> _Extrait du document_
Pour la première lumière, j’ai pointé un objet que je n’ai jamais voulu tenter à l’APN en raison de sa forte prédominance dans la raie Ha : la nébuleuse du Croissant (NGC 6888). J’ai lancé une pose de 10 minutes, le premier autoguidage au diviseur optique se passe sans aucun souci (avec même une précision doublée par rapport à mes meilleurs réglages en parallèle) et j’attends fébrilement que la première image s’affiche, les secondes sont longues…
Puis enfin, le résultat tombe : une explosion de signal ! J’en reste même bouche bée quelques instants : une quantité de détails incroyables dans la nébuleuse, presque pas de bruit, des étoiles d’une finesse incroyable… et il ne s’agit que d’une seule et unique brute !
En une seconde et avec une seule image, je viens enfin de réaliser mon rêve de jeunesse, mais aussi de basculer dans un autre monde…
Cet été là, nuit après nuit, objet après objet, nébuleuse ou galaxie, chaque image obtenue est une source d’émerveillement. Je profite de la météo clémente pour accumuler le maximum de poses ; reportant la constitution d’une bibliothèque de darks et le traitement pour la rentrée.
Les premiers essais sur ces images me font cependant prendre conscience de la nécessité de revoir entièrement mes habitudes et process de prétraitement et de traitement. Le niveau de bruit beaucoup plus faible implique le recours à des outils de réduction de bruit bien plus subtils que pour l’APN, l’acquisition par couches LRGB distinctes apporte son lot de nouveautés, et plus encore pour les images SHO… Les routines de prétraitement doivent également être entièrement revues.
Il s’agit là d’une occasion idéale pour m’atteler à un travail que j’ai plusieurs fois envisagé, mais trop longtemps reporté, essentiellement par manque de temps et un peu effrayé par l’ampleur de la tâche : ne plus seulement suivre les tutoriels disponibles et retenir les finalités des process de Pixinsight, mais comprendre réellement le fonctionnement de tous les process et scripts que je suis amené à utiliser. Cela implique de consulter intégralement la documentation de Pixinsight pour chacun des process concernés, de comprendre la logique des outils mathématiques qui les sous-tendent ; de réaliser de multiples essais pour chaque process afin de constater les conséquences des modifications de chaque paramètre, etc.
Le but est bien sûr de me forger un avis propre sur les opérations appliquées à l’image et de mieux comprendre ces outils pour mieux les utiliser. Et au final, de créer mes propres “process icons” personnalisés.
Comme prévu, ce travail s’avère très chronophage, mais également des plus instructifs ! Au bout de quelques semaines, j’ai à peu près fait le tour des fonctions essentielles et j’ai le sentiment que les fruits de ces efforts se concrétisent dès les traitements suivants sur mes premières images CCD. Naturellement, tout n’est pas encore parfaitement intégré, mais je suis beaucoup plus satisfait de la qualité globale de mes traitements.
Mes premières images CCD reçoivent globalement un très bon accueil sur le forum ; et j’ai même l’agréable surprise de voir certaines d’entre elles récompensées par des publications et d’autres prix (Image du Jour sur Astrobin, AAPOD, EAPOD) : une source de motivation énorme, et d’autant plus pour de premiers essais !

> _Données extraites_

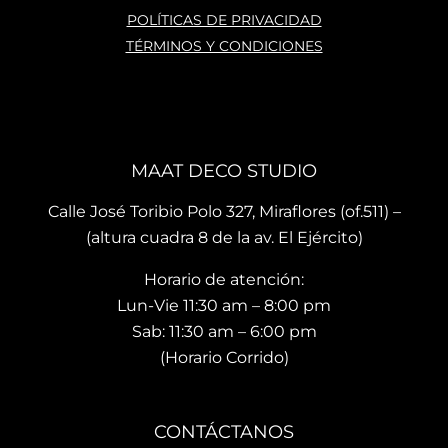
POLÍTICAS DE PRIVACIDAD
TÉRMINOS Y CONDICIONES
MAAT DECO STUDIO
Calle José Toribio Polo 327, Miraflores (of.511) –
(altura cuadra 8 de la av. El Ejército)
Horario de atención:
Lun-Vie 11:30 am – 8:00 pm
Sab: 11:30 am – 6:00 pm
(Horario Corrido)
CONTÁCTANOS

> _Questions sur le document_
1. D'après le récit sur l'astrophotographie, répondez à chaque question :
(a) Quel objet a été visé pour la première lumière ?
(b) Combien de temps a duré la première pose ?
(c) Quelles récompenses sont citées pour certaines premières images CCD ?
2. Continuez le récit sur l'astrophotographie à partir de sa dernière phrase.
Les données ne servent à rien ici.

> _Réponses par question_
1.
(a) La nébuleuse du Croissant (NGC 6888).
(b) 10 minutes.
(c) Image du Jour sur Astrobin, AAPOD et EAPOD.

2.
L’année 2016 se termine donc sur une note positive, avec le sentiment agréable de continuer à progresser.
L’année 2017 se poursuit sur la même lancée, et pour une fois sans changement de setup de prévu. Dès lors que je maîtrise désormais bien toutes les composantes de mon équipement ainsi que les différentes étapes du traitement, je retiens une piste d’amélioration simple (mais pas toujours évidente à respecter, surtout en nomade) : augmenter significativement le temps de pose global de mes images, quitte à devoir faire moins d’images dans l’année.
Je m’efforce donc de suivre cette voie sur mes images de l’année 2017. Alors que mes images précédentes ne cumulaient pas plus que 5 ou 6 heures de poses, les suivantes dépassent allègrement les 10, voire les 20 heures de pose. Mon record actuel est même de 24 heures pour la galaxie M101.
Comme prévu, ce temps d’acquisition revu à la hausse permet d’obtenir de meilleurs résultats, en renforçant le signal dans les bras ténus des galaxies spirales, ou en permettant de mettre en évidence l’IFN dans le fond de ciel de certaines images. Mais la pratique nomade n’autorise pas toujours de tels temps de pose à rallonge, et la météo capricieuse ou les aléas de sorties empêchent parfois de tenir cet objectif…
Les années 2017 et 2018 ont été l’occasion de photographier des objets qui me tiennent particulièrement à cœur… y compris certains objets déjà réalisés à l’APN mais que je tenais à réellement remettre mieux en valeur avec la CCD.
En voici un petit “florilège”, pour l’essentiel réalisés avec la TSA-102, avec quelques incursions moins convaincantes avec SC8″ (toujours en raison de la qualité optique inférieure) :
Malheureusement, les occasions de sorties demeurent encore trop rares en dehors des périodes de vacances ; et les hivers de ces deux dernières années n’ont pas été très favorables. Il y a ainsi de nombreux objets du ciel d’hiver, et notamment quelques très grands “classiques”, que je n’ai pas encore eu l’occasion de photographier avec la CCD (M42, la Rosette, le Cône…).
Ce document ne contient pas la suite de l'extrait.